WHAT YOU SHOULD DO — Retype every line of text in the records below exactly as it appears, leaving out the pictures.

[Opening RECORD EXCERPTS section]

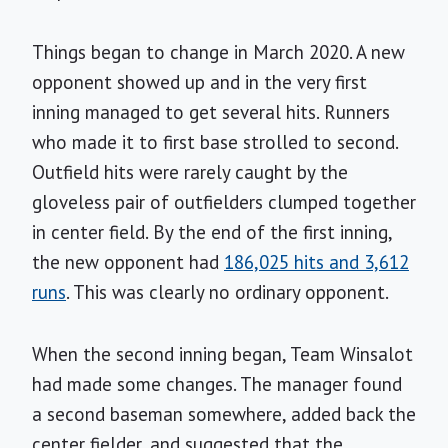
Things began to change in March 2020. A new
opponent showed up and in the very first
inning managed to get several hits. Runners
who made it to first base strolled to second.
Outfield hits were rarely caught by the
gloveless pair of outfielders clumped together
in center field. By the end of the first inning,
the new opponent had
186,025 hits and 3,612
runs
. This was clearly no ordinary opponent.
When the second inning began, Team Winsalot
had made some changes. The manager found
a second baseman somewhere, added back the
center fielder, and suggested that the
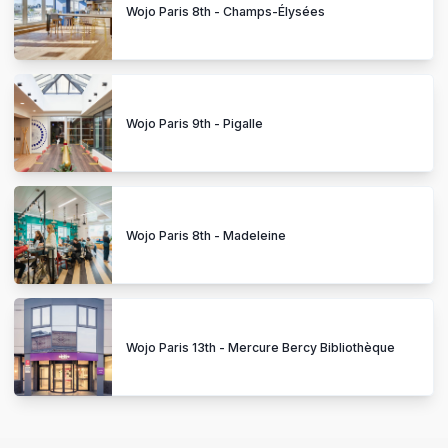
Wojo Paris 8th - Champs-Élysées
Wojo Paris 9th - Pigalle
Wojo Paris 8th - Madeleine
Wojo Paris 13th - Mercure Bercy Bibliothèque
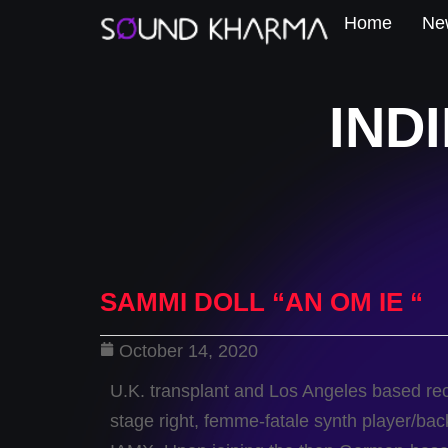
Home
New
IND
SAMMI DOLL “AN OM IE “
October 14, 2020
U.K. transplant and Los Angeles based rec
stage right, femme-fatale synth player/back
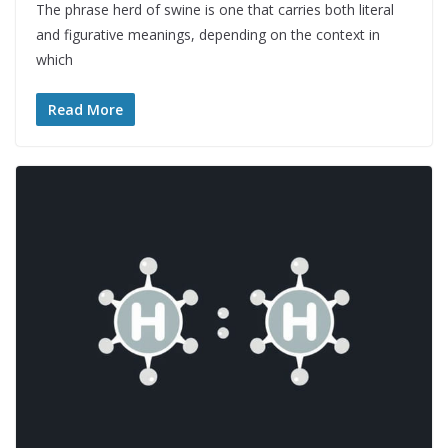
The phrase herd of swine is one that carries both literal
and figurative meanings, depending on the context in
which
Read More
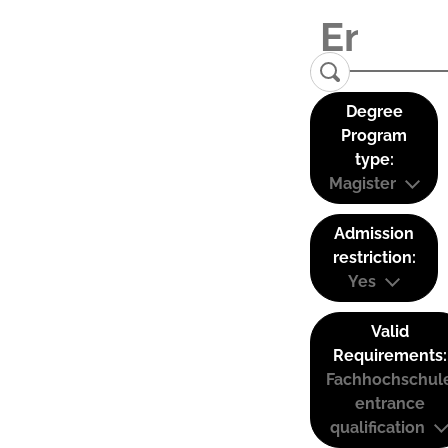
Degree
Program
type:
Magister
Admission
restriction:
Yes
Valid
Requirements:
Fachhochschul
entrance
qualification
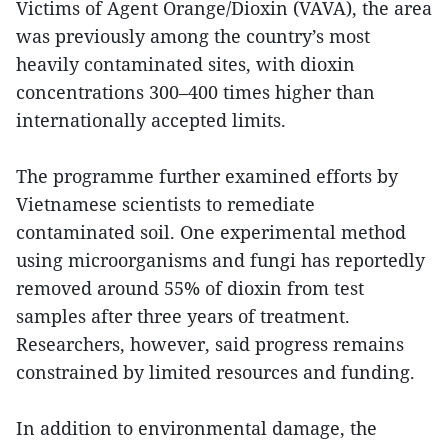
Victims of Agent Orange/Dioxin (VAVA), the area
was previously among the country’s most
heavily contaminated sites, with dioxin
concentrations 300–400 times higher than
internationally accepted limits.
The programme further examined efforts by
Vietnamese scientists to remediate
contaminated soil. One experimental method
using microorganisms and fungi has reportedly
removed around 55% of dioxin from test
samples after three years of treatment.
Researchers, however, said progress remains
constrained by limited resources and funding.
In addition to environmental damage, the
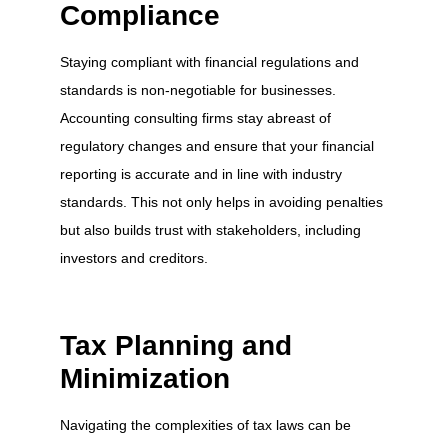
Compliance
Staying compliant with financial regulations and
standards is non-negotiable for businesses.
Accounting consulting firms stay abreast of
regulatory changes and ensure that your financial
reporting is accurate and in line with industry
standards. This not only helps in avoiding penalties
but also builds trust with stakeholders, including
investors and creditors.
Tax Planning and
Minimization
Navigating the complexities of tax laws can be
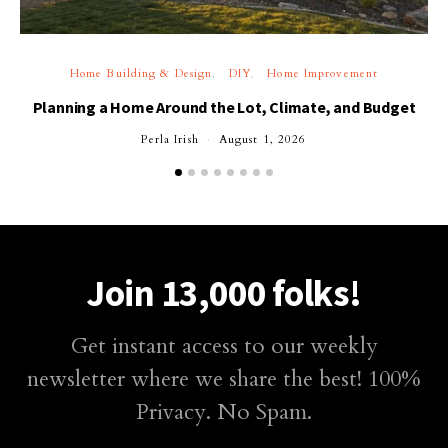
Home Building & Design
DIY
Home Improvement
Planning a Home Around the Lot, Climate, and Budget
Perla Irish
August 1, 2026
Join 13,000 folks!
Get instant access to our weekly
newsletter where we share the best! 100%
Privacy. No Spam.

[Closing RECORD EXCERPTS section]

REPLY TO THE TASK —
Things began to change in March 2020. A new
opponent showed up and in the very first
inning managed to get several hits. Runners
who made it to first base strolled to second.
Outfield hits were rarely caught by the
gloveless pair of outfielders clumped together
in center field. By the end of the first inning,
the new opponent had
186,025 hits and 3,612
runs
. This was clearly no ordinary opponent.
When the second inning began, Team Winsalot
had made some changes. The manager found
a second baseman somewhere, added back the
center fielder, and suggested that the
Wojo Paris 8th - Champs-Élysées
Wojo Paris 9th - Pigalle
Wojo Paris 8th - Madeleine
Wojo Paris 13th - Mercure Bercy Bibliothèque
Home
New
IND
SAMMI DOLL “AN OM IE “
October 14, 2020
U.K. transplant and Los Angeles based rec
stage right, femme-fatale synth player/back
The phrase herd of swine is one that carries both literal
and figurative meanings, depending on the context in
which
Read More
Degree
Program
type:
Magister
Admission
restriction:
Yes
Valid
Requirements:
Fachhochschul
entrance
qualification
Victims of Agent Orange/Dioxin (VAVA), the area
was previously among the country’s most
heavily contaminated sites, with dioxin
concentrations 300–400 times higher than
internationally accepted limits.
The programme further examined efforts by
Vietnamese scientists to remediate
contaminated soil. One experimental method
using microorganisms and fungi has reportedly
removed around 55% of dioxin from test
samples after three years of treatment.
Researchers, however, said progress remains
constrained by limited resources and funding.
In addition to environmental damage, the
Compliance
Staying compliant with financial regulations and
standards is non-negotiable for businesses.
Accounting consulting firms stay abreast of
regulatory changes and ensure that your financial
reporting is accurate and in line with industry
standards. This not only helps in avoiding penalties
but also builds trust with stakeholders, including
investors and creditors.
Tax Planning and
Minimization
Navigating the complexities of tax laws can be
Home Building & Design
DIY
Home Improvement
Planning a Home Around the Lot, Climate, and Budget
Perla Irish
August 1, 2026
Join 13,000 folks!
Get instant access to our weekly
newsletter where we share the best! 100%
Privacy. No Spam.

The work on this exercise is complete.